In den vergangenen 13 Jahren hat sich Tycho von dem Teilzeit-Soloprojekt eines Grafikers zu einer international renommierten und gar für einen Grammy nominierten Gruppierung entwickelt. Dieser Tage erscheint mit „Weather“ der fünfte Langspieler der Band um Scott Hansen, der mit seiner unverwechselbaren Designarbeit als ISO50 bereits weltweiten Ruhm erlangt hat. Dabei hat jedes bislang veröffentlichte Werk das Merkmal, dass es immer um jeweils neue Elemente ergänzt wurde. So klingt jedes Album wie eine Weiterentwicklung des Vorgängers. In vielerlei Hinsicht ist „Weather“ der Höhepunkt von Tychos Karriere – auch Vocals integrieren Hansen und Co. nun erstmals. „Pink & Blue“ kombiniert die Grundlage von Hansens unverwechselbaren, lebendigen, charakteristischen Klanglandschaften mit dem zarten, samtigen Gesang von Hannah Cottrell, auch bekannt als Saint Sinner.

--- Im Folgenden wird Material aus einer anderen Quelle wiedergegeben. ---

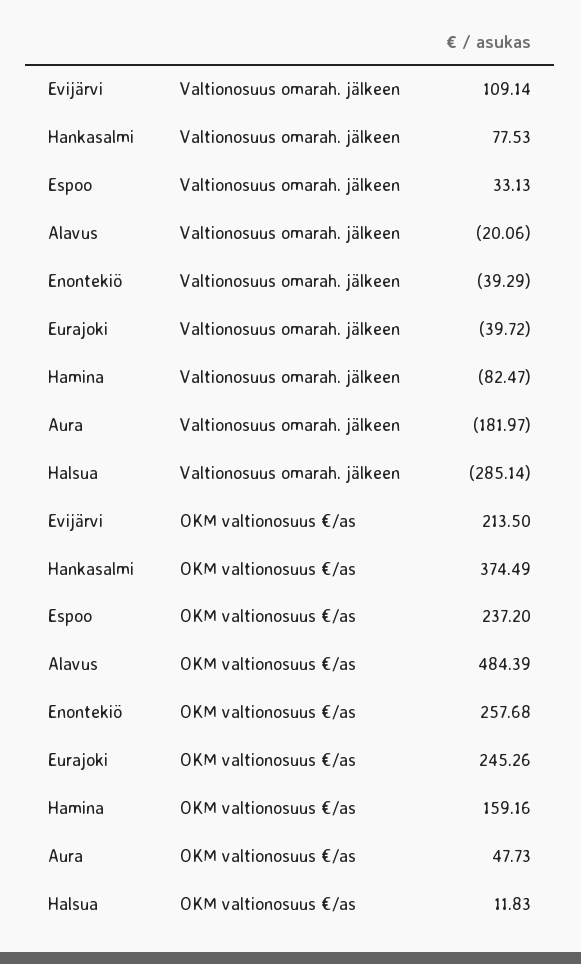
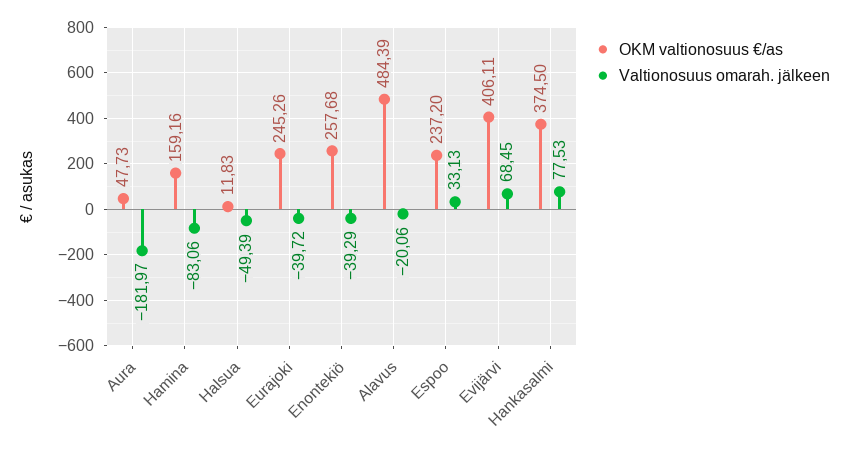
  {
    "Valtionosuus omarah. jälkeen": {
-     "Evijärvi": 109.14,
+     "Evijärvi": 68.45,
      "Hankasalmi": 77.53,
      "Espoo": 33.13,
      "Alavus": -20.06,
      "Enontekiö": -39.29,
      "Eurajoki": -39.72,
-     "Hamina": -82.47,
+     "Hamina": -83.06,
      "Aura": -181.97,
-     "Halsua": -285.14
+     "Halsua": -49.39
    },
    "OKM valtionosuus €/as": {
-     "Evijärvi": 213.5,
+     "Evijärvi": 406.11,
-     "Hankasalmi": 374.49,
+     "Hankasalmi": 374.5,
      "Espoo": 237.2,
      "Alavus": 484.39,
      "Enontekiö": 257.68,
      "Eurajoki": 245.26,
      "Hamina": 159.16,
      "Aura": 47.73,
      "Halsua": 11.83
    }
  }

Und so stellt man sich die Frage, was man als Künstler ins Kalkül einbeziehen muss, um fast eineinhalb Jahrzehnte genau diesen künstlerischen Schritt vorzubereiten und auf eine äußerst beeindruckende Art und Weise umzusetzen. „Ich könnte nicht glücklicher sein mit dem Ergebnis. Ich habe all meine Erfahrung als Produzent und Musiker hier eingebracht und fand den Prozess auf diesem neuen Gebiet sehr inspirierend“, erzählt Hansen uns im Interview. Produktiv an „Weather“ gesessen hat er rund ein Jahr, währenddessen nahm er aber auch die Instrumental-Version des Albums auf und arbeitete zudem noch an einem anderen Projekt. „Bis heute sind alle Alben aus einer iterativen Denkweise bzw. Handlung heraus entstanden. Es wurde jedes Mal etwas hinzugefügt. Nach ‚The Science Of Patterns‘ im Jahr 2002 und ‚Past Is Prologue‘ von 2006 – zwei primär elektronischen Soloarbeiten – begann ich, organischere Klänge und Instrumente einzubauen. ‚Dive‘ aus 2011 wurde um Gitarre und Bassgitarre erweitert, während ‚Awake‘ 2014 mit Gitarren, die in den Vordergrund gerückt wurden, und Live-Drums daherkam. ‚Epoch‘ schärfte 2016 diesen Klang weiter, indem die elektronischen und organischen Komponenten, die Tycho ausmachen, in Einklang gebracht wurden. ‚Weather‘ will der Musik eine menschlichere Seite offenbaren, wobei die stimmlichen und lyrischen Komponenten der Musik eine ganz neue Dimension von Wärme und Leben verleihen. Ich denke, ,Weather‘ verdankt den früheren Aufnahmen viel und ist eine Weiterentwicklung auf ganz eigene Art und Weise, aber es fühlt sich für mich wie etwas ganz anderes und Neues an. Wie ein Hauch von frischer Luft, den ich dringend brauchte.“

An der Art und Weise, wie er im Studio arbeitet, habe sich nicht viel verändert. „Bis auf die Tatsache, dass ich nun natürlich mehr Tools bzw. Werkzeuge habe. Aber im Prinzip geht es nur darum, Ideen zu einem großen Ganzen zusammenzufügen.“ Das hat er nun mit den Vocals von Hannah Cottrell gemacht. Das Ergebnis wird schon jetzt von Kritikern auf der ganzen Welt gefeiert. „Es war ein wirklich inspirierender Prozess, mit Hannah zu arbeiten. Ich hatte schon einmal versucht, Musik mit Vocals zu machen, aber es fühlte sich nie wirklich so an, wie ich es mir vorgestellt hatte. Das war 2004 der Fall mit ,Past Is Prologue’. Mit ,Dive’ wurde mir klar, dass ich mich für drei Alben auf Instrumentalplatten konzentrieren möchte, die schlussendlich zur Trilogie wurden. Als das nun vorbei war, fühlte ich, dass es an der Zeit war, die Idee des Gesangs neu aufzurollen. Bei Hannah klickte es einfach sofort und ich wusste, dass sie die Stimme für die Platte war. Es war eine wirklich interessante Herausforderung, Platz für den Gesang in den meist sehr dichten Kompositionen zu schaffen. Das half mir, eine neue Perspektive auf meine eigene Musik zu bekommen – eine, die ich bislang nicht hatte.“

Und so wird es Anfang 2020 eine Album-Tournee geben, bei der die Vocals in die Live-Show integriert werden. Drei Termine finden in Deutschland statt: am 13.02.20 in Hamburg, am 14.02.20 in Köln und am 19.02.20 in Berlin.